◆ Exercise
Exactly how many lines in the entries contain "after"? Give that number alone.

--------

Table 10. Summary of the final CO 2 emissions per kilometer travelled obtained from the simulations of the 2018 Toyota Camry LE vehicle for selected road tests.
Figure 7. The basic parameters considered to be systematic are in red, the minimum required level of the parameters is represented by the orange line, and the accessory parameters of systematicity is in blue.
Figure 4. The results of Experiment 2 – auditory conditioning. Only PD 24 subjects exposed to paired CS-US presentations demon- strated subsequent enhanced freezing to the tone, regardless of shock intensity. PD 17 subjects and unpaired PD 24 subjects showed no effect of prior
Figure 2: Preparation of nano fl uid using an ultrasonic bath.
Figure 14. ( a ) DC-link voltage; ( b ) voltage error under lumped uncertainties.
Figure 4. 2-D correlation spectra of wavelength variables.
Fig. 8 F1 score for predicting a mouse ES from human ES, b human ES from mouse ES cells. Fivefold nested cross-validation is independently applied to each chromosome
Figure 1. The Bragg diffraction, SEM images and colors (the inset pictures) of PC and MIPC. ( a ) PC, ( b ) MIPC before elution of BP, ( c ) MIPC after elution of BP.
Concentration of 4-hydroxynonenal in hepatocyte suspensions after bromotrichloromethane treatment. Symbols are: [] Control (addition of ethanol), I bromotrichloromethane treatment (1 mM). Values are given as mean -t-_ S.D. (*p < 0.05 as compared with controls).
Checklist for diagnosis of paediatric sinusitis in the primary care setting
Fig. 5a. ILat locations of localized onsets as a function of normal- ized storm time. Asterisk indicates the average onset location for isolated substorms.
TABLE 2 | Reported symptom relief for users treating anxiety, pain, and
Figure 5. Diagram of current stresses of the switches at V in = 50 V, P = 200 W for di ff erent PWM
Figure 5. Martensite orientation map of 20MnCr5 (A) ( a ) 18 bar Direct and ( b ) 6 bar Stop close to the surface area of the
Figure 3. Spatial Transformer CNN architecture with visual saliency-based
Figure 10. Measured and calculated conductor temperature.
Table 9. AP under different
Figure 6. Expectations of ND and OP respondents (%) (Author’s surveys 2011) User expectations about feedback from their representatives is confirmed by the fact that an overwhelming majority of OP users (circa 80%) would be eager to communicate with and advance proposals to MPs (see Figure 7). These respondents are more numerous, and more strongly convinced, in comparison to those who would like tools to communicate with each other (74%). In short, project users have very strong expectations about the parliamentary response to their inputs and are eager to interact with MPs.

--------

◆ Finished task
2